My name is Teddy the Maltese puppy. I'm three months old, pretty young to be writing one's memoirs, but so much has happened I feel it's justified.
|Me with some of the "characters"|
I arrived here house a month ago - the Cast of Characters...
The High Schooler:
Runs me around outside when he's not researching The Scores from his position on the couch. Sometimes his friends come around to play ping pong and one of them says: "Dude, you are useless!" and they fall about guffawing in what is known as the Beavis and Butthead laugh. Then one of them says: "Dude, you're useless - and you're ugly!" and this cracks them up even more. Apparently in this world High School boys insult each other and it doesn't mean anything...and High School girls compliment each other and it doesn't mean anything.
The Tall Girl:
Just had her 11th birthday with her 15 of her closest friends which explains why I looked a bit tired and ragged in those photos. It was exhausting to dance, make lanyards and throw water balloons for three hours. Tall Girl spends a lot of time on the phone to friends she's just seen, doing capital letters and singing to songs with capital letters... TTYLXOX.
The Quiet Redhead:
Plays with me a lot. He doesn't say much, but he has a lot to text, maybe he's writing a book too.
The Short One:
Before I moved here, "Mr Cutie" as his mother calls him, reigned supreme. He runs around flat tack with a huge smile on his face...when he's not howling on the floor with tiredness. Who's the Mr Cutie now though? Bring it on kid - let the games begin!
|My first bath|
|Me with The Short One|
The Nice Dad:
Smiles and nods a lot and says a particular phrase quite often.
Dad: Oh you've dyed your hair a bit red - very nice.

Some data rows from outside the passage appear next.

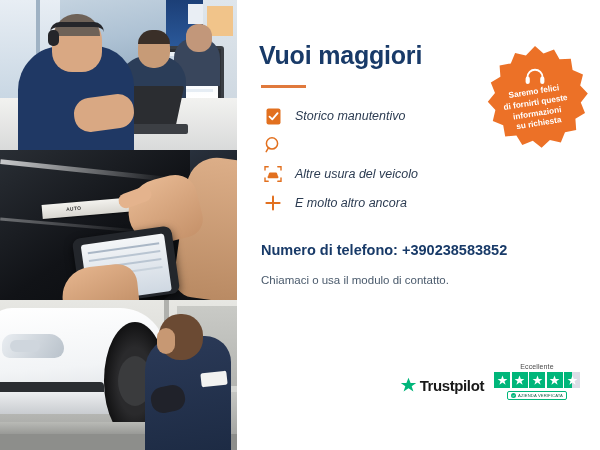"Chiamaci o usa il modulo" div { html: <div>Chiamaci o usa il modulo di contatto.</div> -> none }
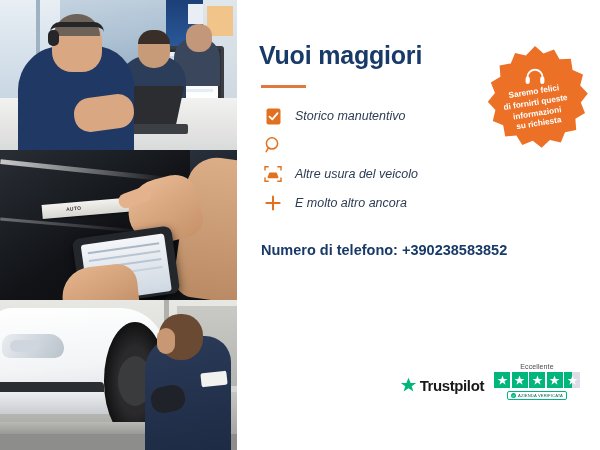"Trustpilot" .tp { bottom: 50px -> 34px; flex-direction: none -> column }
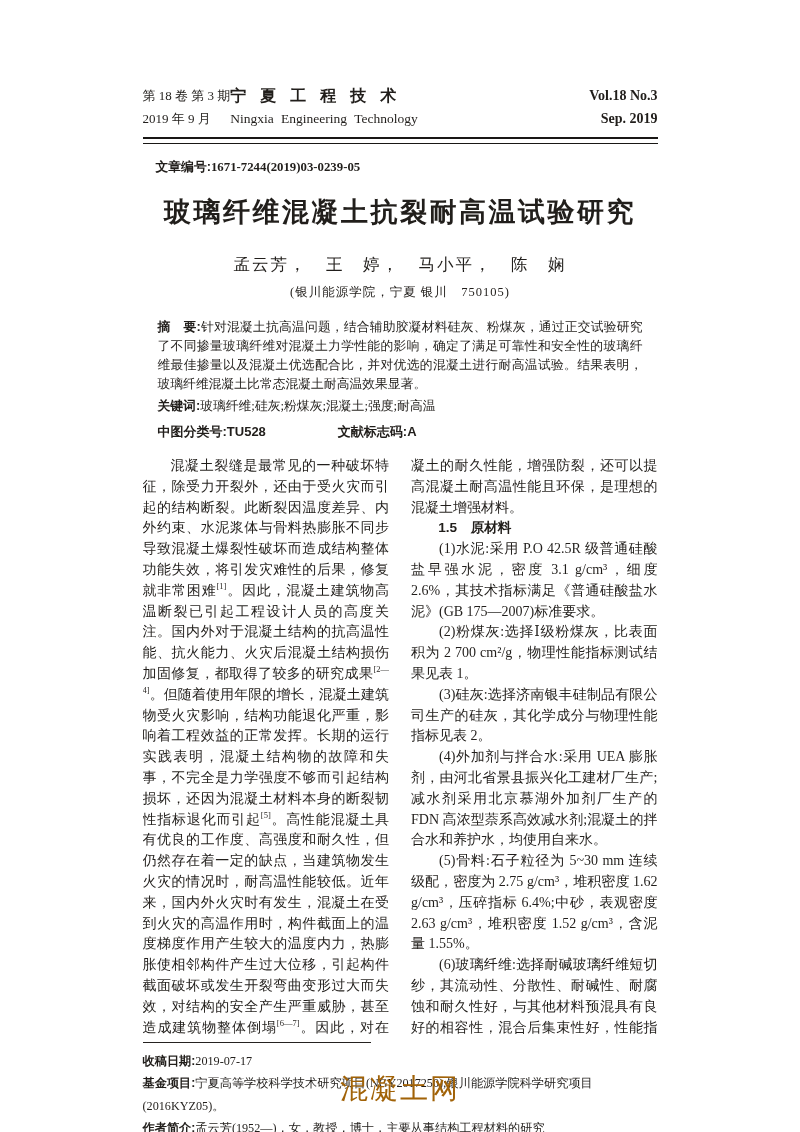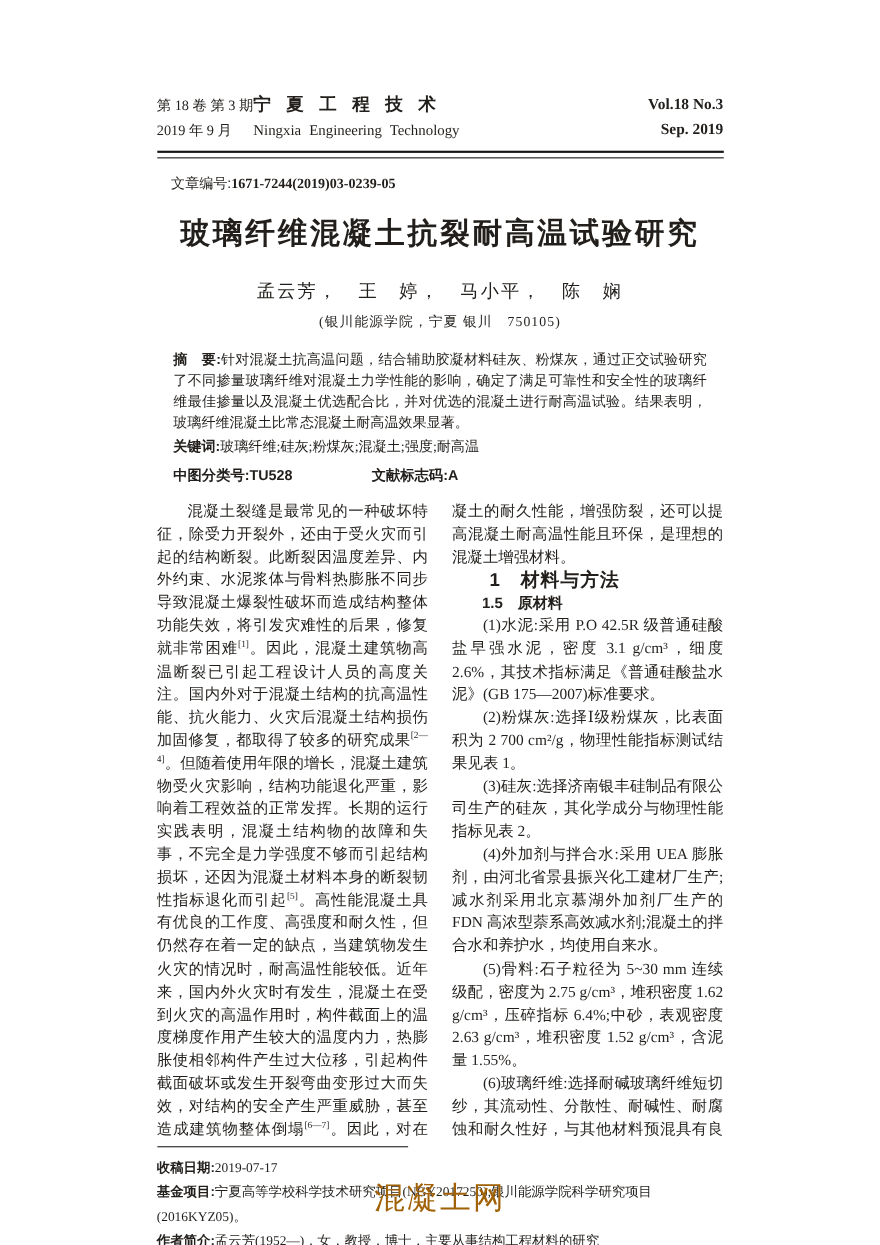"文章编号:" .article-id .lbl { font-weight: normal -> bold }
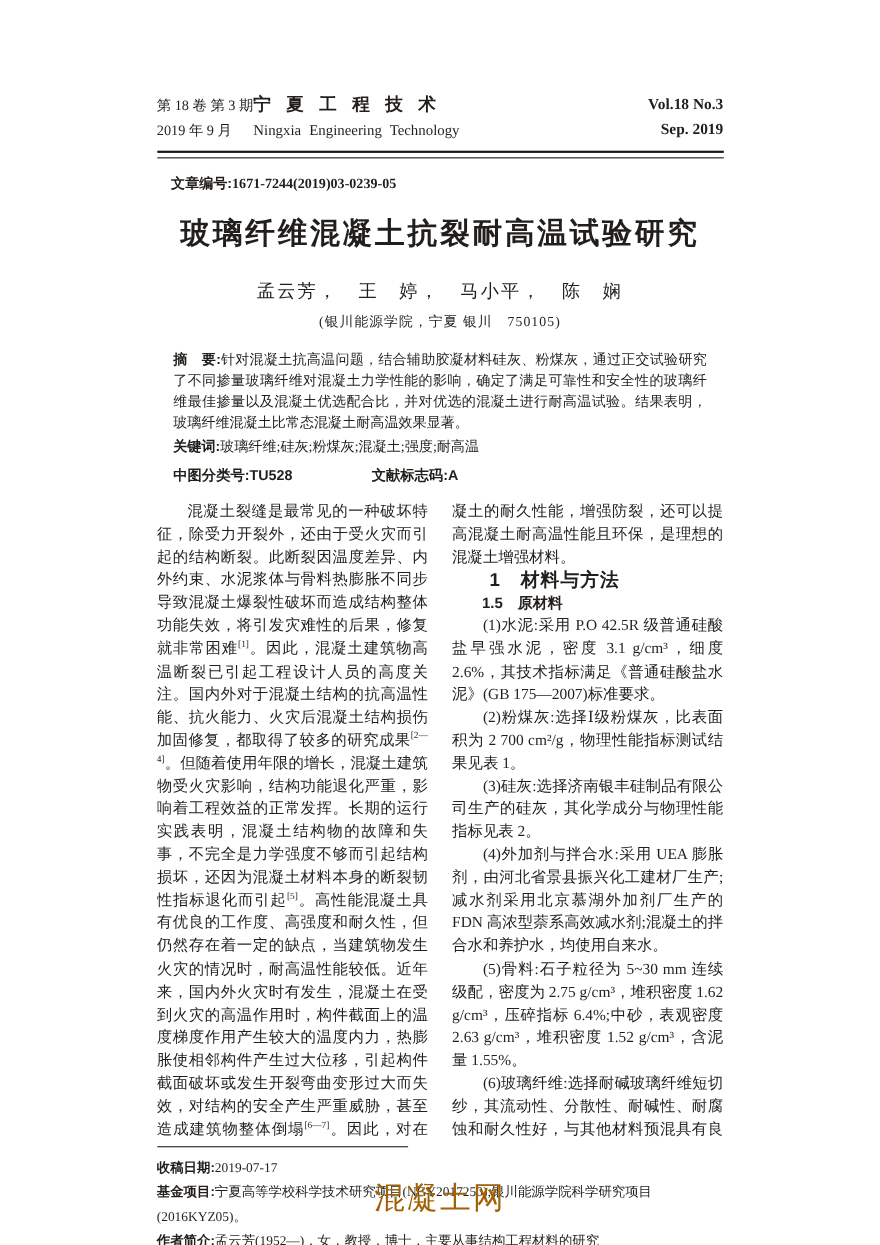"1 材料与方法" p.h1 { html: <p>1 材料与方法</p> -> none }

Mum: Red? No, it's more of an apricot.
Dad: (Suspects he's said the wrong thing and tries to head her off at the pass) Oh and you've got an new apricot jacket.
Mum: No, she said, it's more of a nude - does it look apricot?
Dad: (quickly)Your first instincts are right on this.
|Me and the BHYK Mum and her "apricot' hair and "nude" jacket|
The BloodyHellYouKids Mum:
She didn't want me: Nothing else in the house that poops, she said. Now she brags to anyone who will listen how amazingly intelligent I am. I just saw her emailing her book club: "I won't be bringing Teddy to the next meeting, but if there is a dog who could read and write - it's Teddy!" You'll be writing my blog soon, she tells me.
Can you imagine thinking a dog could write a blog post? The apricots have gone to her brain.
(If a small critter came to live with you, what would they say?)